Hey, I squirted the OD on my running gear this morning, and it went even
easier than the primer I did yesterday. Boy, does it all look swell
sitting around the shop waiting to be bolted together. I have to fix
just one more thing on the frame, three of the nuts welded into the
frame that hold the axle bumpers have broken off bolts in them. I'm
thinking of putting riv-nuts in their place, after all, it doesn't take
much to hold that rubber bumper in place...
Perhaps the reason the paint went on better than the primer was that
whoever borrowed my paint gun last, didn't clean out the vent hole in
the can, and things kept getting weaker and weaker till I was just
spraying air. I did a little thinking about it, cleaned the vent, and
boy did the paint go on then. I've been sandblasting all the parts
before primer, but of course didn't want to do that to a perfectly good
running engine and transmission, so I pressure washed the thing a couple
of times, soaped it three or four times, the last time with some lye
soap, heh heh heh, then sprayed it down with about a pint of xylene.

☆ ☆ ☆ ☆

• [Work order A]: Copy out the running gear post word for word, between "Hey, I squirted" and "bumper in place...", inclusive.
• [Work order B]: Continue the post about painting the running gear from the point where it stops.

• [Data]:
☆ ☆ ☆ ☆

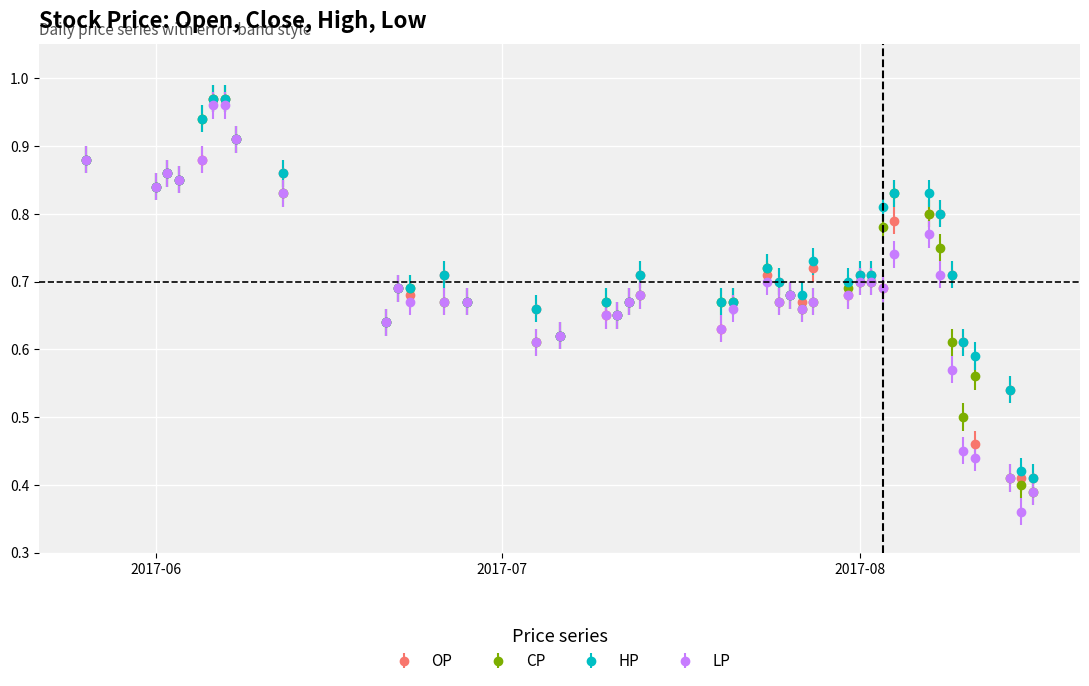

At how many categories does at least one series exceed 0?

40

☆ ☆ ☆ ☆

• [Written reply A]:
Hey, I squirted the OD on my running gear this morning, and it went even
easier than the primer I did yesterday. Boy, does it all look swell
sitting around the shop waiting to be bolted together. I have to fix
just one more thing on the frame, three of the nuts welded into the
frame that hold the axle bumpers have broken off bolts in them. I'm
thinking of putting riv-nuts in their place, after all, it doesn't take
much to hold that rubber bumper in place...

• [Written reply B]:
That's *gotta* get it clean... Anyhow, it sure looks nice in OD rather
than rust and peeled paint of various shades.
The more I use this Gillespie Paint, the better I like it. I haven't
done all that much painting in my life, but I've used a pressure gun for
at least 30 years off and on; and this has to be about the easiest stuff
to use outside of some latex house paint I once did... :-)
I'll try to get some pix of the project up on the web.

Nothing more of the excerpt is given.